---------- Study text

Implications for current debates
The findings are descriptive, and we are cautious about strong policy claims. But two implications seem worth taking seriously in current industrial policy debates, in which space is frequently invoked as a model (Juhász et al. 2023, Bloom et al. 2019, Mazzucato 2018).
First, government’s role in constructing appropriable markets may deserve more attention in the industrial policy toolkit than it currently receives. The empirical literature on R&D grants and subsidies is well developed (Howell 2017); the equivalent literature on procurement and demand-side market construction as innovation tools is considerably thinner. The space-sector patterns are consistent with appropriable-market construction having mattered substantially in at least one major sector. Given how widely such instruments are being deployed in current policy – advance market commitments for vaccines, procurement-led decarbonisation, defence-industrial base initiatives – the evidence base deserves to catch up with the practice.
Second, the assumption that policy-driven innovation responses come primarily from new entrants may not generalise. Much of the recent industrial policy revival has framed the goal as fostering entrants and disruption, in the spirit of the creative-destruction tradition celebrated in the 2025 Nobel Prize (Klenow 2025). The empirical literature on innovation by firm type (Akcigit and Kerr 2018) shows incumbents and entrants making distinct contributions. The space-sector evidence suggests that in mature sectors with concentrated capability stocks, established firms may direct R&D toward policy-created markets and account for much of the resulting innovation. Both incumbents and entrants matter, and they do different things. Policy designs that focus exclusively on supporting entrants may under-utilise the larger latent capacity of established firms.

--------------------
---------- Records shown

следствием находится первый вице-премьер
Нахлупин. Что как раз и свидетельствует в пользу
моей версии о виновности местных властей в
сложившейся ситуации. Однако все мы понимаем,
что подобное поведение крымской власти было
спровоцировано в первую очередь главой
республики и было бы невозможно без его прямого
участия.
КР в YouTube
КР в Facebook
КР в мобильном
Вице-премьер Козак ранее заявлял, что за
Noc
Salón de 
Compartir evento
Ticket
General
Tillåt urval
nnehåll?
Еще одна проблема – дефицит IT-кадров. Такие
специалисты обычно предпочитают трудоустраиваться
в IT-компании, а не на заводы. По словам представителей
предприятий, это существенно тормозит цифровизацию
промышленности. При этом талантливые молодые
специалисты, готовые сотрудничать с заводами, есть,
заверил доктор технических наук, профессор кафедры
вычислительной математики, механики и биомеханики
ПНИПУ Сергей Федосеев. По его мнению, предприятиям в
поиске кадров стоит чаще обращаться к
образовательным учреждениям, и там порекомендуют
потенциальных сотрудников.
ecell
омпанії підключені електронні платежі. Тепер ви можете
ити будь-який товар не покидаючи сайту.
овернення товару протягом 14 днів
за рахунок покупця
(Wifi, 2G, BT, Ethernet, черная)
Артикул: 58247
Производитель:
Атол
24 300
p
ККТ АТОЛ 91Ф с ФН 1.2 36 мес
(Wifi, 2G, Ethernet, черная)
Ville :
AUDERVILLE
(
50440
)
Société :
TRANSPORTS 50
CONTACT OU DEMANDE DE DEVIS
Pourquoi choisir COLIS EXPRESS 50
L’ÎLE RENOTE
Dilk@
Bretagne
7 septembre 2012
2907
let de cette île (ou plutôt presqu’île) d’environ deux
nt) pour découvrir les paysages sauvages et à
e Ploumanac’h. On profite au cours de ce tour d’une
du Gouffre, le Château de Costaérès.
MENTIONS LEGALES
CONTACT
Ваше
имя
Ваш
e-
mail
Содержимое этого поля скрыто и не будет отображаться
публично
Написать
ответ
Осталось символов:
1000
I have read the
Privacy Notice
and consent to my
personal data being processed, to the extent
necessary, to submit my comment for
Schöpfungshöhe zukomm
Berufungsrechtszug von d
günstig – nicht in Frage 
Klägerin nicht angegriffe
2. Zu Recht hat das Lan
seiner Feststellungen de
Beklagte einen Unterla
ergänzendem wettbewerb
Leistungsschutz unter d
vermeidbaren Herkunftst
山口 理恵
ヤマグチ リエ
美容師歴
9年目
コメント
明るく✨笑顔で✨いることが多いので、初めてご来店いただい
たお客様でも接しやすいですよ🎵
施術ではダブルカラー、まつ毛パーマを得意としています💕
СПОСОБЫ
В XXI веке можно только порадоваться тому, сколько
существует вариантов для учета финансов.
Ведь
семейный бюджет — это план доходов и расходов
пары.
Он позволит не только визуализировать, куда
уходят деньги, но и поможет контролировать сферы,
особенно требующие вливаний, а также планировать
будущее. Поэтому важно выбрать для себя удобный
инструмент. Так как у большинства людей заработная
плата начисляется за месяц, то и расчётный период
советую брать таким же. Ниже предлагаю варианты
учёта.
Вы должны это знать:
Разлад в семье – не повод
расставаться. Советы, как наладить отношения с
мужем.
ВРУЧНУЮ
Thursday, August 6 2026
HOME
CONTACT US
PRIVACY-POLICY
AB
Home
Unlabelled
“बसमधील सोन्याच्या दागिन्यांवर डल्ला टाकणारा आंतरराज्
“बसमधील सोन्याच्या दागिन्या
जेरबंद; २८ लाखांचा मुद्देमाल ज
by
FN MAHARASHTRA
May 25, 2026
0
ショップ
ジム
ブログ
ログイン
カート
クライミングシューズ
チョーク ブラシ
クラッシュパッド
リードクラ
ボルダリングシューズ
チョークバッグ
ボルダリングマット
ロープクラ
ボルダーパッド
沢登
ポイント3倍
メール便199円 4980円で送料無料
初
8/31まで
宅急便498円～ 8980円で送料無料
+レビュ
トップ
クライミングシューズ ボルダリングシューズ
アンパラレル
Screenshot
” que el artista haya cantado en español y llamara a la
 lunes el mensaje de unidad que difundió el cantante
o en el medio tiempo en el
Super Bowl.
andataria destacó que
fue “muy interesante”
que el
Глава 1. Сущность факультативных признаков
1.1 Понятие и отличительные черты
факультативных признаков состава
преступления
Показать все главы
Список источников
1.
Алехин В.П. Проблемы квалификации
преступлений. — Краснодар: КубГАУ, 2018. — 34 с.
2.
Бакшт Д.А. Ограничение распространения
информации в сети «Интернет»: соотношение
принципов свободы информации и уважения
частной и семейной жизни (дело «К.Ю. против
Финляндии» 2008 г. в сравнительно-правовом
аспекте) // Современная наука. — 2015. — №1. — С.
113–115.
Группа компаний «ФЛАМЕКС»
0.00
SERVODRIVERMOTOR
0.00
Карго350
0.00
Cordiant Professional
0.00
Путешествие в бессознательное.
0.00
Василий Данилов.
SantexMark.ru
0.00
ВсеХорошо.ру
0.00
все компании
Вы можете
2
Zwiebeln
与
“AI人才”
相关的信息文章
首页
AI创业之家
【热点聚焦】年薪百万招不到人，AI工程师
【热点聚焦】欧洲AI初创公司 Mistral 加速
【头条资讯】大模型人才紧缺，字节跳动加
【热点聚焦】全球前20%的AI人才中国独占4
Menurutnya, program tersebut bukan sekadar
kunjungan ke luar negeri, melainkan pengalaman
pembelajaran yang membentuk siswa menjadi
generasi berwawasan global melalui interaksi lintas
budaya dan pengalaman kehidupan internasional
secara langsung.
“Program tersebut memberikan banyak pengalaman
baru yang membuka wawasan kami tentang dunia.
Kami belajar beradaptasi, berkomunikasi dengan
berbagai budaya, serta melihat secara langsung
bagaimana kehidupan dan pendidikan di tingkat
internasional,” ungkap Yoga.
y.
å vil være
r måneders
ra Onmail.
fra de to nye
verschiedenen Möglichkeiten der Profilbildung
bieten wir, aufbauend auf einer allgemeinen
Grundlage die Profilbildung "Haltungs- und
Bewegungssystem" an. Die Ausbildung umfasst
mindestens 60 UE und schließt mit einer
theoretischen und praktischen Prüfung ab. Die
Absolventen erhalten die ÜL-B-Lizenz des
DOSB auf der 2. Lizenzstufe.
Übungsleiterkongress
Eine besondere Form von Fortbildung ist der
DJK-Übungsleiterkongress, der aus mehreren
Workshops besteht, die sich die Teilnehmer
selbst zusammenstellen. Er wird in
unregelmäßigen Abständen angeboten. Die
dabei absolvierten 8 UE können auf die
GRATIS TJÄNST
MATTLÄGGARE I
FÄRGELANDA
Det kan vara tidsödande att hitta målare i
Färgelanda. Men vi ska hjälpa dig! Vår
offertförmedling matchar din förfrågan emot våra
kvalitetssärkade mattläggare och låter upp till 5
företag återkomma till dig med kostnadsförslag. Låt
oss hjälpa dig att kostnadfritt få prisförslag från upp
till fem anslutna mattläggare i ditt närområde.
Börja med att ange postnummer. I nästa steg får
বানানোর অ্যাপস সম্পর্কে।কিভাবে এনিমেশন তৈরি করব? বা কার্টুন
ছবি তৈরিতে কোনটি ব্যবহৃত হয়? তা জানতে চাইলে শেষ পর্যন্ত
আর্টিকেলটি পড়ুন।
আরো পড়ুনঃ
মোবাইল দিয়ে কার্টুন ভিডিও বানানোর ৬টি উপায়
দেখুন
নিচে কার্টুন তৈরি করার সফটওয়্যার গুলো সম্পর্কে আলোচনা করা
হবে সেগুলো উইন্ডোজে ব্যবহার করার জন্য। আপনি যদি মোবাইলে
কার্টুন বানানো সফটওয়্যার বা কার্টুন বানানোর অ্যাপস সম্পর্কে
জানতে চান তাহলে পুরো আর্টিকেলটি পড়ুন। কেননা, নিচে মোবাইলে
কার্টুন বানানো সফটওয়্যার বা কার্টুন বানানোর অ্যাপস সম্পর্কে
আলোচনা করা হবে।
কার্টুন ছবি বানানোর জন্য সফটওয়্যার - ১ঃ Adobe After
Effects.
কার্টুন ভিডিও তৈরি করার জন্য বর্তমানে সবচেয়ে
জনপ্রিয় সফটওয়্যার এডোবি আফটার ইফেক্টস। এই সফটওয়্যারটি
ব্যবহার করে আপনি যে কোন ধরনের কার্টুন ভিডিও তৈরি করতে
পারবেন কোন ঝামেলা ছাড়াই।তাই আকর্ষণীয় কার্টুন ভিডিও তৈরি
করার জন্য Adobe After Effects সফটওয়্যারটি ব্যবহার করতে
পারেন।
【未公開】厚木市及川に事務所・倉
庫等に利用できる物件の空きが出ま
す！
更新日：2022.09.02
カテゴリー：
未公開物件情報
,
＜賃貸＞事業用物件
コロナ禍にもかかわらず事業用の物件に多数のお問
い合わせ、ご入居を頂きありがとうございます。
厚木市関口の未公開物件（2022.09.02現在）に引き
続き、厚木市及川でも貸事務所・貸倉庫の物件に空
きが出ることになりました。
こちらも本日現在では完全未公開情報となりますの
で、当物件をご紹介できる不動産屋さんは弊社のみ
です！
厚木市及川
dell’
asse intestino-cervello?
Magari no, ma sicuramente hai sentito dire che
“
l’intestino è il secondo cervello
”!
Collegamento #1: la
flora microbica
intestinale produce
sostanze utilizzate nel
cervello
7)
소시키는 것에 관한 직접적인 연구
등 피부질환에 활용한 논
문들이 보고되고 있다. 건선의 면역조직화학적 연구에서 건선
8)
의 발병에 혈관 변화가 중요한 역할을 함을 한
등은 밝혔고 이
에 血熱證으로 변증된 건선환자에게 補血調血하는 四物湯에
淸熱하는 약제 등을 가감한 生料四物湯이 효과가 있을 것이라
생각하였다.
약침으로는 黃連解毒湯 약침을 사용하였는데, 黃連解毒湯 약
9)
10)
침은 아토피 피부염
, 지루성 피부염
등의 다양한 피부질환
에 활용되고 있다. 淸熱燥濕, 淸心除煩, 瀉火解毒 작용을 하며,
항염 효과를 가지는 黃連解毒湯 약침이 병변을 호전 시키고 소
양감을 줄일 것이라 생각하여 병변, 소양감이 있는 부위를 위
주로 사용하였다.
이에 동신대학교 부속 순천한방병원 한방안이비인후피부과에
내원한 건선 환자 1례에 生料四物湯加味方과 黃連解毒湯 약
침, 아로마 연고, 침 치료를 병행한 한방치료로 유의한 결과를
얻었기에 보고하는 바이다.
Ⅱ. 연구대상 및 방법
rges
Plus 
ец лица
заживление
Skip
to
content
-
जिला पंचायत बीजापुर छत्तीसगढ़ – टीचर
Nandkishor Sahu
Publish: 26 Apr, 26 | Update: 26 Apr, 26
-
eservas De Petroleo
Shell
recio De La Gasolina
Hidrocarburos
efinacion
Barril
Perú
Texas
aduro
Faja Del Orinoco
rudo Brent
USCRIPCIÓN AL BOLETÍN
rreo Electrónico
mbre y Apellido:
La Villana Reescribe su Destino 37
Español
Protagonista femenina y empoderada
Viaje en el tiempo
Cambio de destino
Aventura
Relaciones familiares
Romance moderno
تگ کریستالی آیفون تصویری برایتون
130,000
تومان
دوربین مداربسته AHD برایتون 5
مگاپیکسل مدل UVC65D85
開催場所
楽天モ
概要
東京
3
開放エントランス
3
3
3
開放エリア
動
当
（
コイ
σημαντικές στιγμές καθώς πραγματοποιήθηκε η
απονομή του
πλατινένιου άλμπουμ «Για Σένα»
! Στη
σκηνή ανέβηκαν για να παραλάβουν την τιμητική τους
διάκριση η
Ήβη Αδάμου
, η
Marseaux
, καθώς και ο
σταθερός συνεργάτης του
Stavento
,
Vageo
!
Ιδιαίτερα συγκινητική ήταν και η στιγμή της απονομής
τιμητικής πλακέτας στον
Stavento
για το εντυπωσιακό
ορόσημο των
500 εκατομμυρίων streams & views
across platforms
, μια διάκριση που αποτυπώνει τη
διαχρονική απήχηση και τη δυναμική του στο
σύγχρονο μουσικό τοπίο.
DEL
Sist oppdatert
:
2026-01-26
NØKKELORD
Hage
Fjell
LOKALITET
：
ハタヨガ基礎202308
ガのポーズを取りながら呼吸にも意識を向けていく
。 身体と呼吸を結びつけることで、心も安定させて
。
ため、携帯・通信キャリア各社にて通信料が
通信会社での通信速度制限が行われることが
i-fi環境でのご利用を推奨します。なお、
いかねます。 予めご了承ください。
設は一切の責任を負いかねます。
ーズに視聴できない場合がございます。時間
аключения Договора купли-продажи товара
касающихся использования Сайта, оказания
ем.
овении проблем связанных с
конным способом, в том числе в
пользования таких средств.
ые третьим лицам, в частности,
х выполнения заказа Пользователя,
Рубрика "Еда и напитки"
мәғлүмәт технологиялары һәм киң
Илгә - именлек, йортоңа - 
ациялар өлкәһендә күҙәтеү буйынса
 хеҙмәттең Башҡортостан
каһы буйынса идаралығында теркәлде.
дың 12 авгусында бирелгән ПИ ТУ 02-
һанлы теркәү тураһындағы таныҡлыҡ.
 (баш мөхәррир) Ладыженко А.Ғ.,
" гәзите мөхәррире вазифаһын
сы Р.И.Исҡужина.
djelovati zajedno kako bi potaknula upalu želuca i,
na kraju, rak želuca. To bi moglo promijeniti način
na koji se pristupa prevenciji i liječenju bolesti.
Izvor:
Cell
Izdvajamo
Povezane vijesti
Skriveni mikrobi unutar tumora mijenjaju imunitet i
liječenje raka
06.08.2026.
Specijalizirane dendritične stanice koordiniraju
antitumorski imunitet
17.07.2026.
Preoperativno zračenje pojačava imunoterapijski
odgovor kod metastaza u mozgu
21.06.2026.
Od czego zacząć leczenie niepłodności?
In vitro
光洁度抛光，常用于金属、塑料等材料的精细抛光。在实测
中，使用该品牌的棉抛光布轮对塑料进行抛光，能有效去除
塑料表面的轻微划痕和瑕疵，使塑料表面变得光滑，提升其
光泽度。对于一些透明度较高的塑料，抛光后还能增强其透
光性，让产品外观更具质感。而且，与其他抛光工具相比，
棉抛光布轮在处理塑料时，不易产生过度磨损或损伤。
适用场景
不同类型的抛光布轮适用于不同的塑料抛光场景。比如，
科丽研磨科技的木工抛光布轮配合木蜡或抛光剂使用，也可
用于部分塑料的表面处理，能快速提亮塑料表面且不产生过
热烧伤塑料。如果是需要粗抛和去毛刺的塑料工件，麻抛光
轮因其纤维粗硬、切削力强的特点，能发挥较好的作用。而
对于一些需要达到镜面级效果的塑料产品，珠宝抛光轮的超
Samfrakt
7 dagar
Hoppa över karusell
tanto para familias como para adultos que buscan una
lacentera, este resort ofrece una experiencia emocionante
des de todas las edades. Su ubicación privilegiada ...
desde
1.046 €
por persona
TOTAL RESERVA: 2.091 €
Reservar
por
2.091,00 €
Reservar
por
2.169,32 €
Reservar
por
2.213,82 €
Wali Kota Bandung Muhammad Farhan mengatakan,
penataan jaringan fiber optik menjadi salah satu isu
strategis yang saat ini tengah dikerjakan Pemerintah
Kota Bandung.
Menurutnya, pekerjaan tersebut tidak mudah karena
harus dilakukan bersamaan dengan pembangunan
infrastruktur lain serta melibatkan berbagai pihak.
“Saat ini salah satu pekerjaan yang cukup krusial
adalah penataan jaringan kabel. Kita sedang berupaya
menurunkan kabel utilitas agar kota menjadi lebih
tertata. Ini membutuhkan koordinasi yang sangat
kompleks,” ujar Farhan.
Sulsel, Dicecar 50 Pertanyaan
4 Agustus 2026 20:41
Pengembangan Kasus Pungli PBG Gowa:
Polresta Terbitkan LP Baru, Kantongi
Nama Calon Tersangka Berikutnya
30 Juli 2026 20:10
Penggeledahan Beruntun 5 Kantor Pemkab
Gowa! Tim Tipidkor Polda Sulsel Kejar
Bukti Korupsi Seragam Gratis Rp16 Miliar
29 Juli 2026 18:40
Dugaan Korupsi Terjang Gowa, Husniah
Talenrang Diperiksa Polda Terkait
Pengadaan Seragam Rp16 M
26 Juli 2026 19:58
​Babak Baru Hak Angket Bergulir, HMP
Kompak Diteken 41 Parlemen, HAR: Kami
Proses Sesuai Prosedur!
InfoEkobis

--------------------

» **Questions**
(A) In the passage on industrial policy, which literature is described as considerably thinner than the one on R&D grants and subsidies?
(B) Copy the part of the passage on industrial policy starting at "Implications for current" and ending at "2019, Mazzucato 2018).".
The items are separate material and have nothing to do with the passage on industrial policy.

» **Answers**
(A) The literature on procurement and demand-side market construction as innovation tools.

(B)
Implications for current debates
The findings are descriptive, and we are cautious about strong policy claims. But two implications seem worth taking seriously in current industrial policy debates, in which space is frequently invoked as a model (Juhász et al. 2023, Bloom et al. 2019, Mazzucato 2018).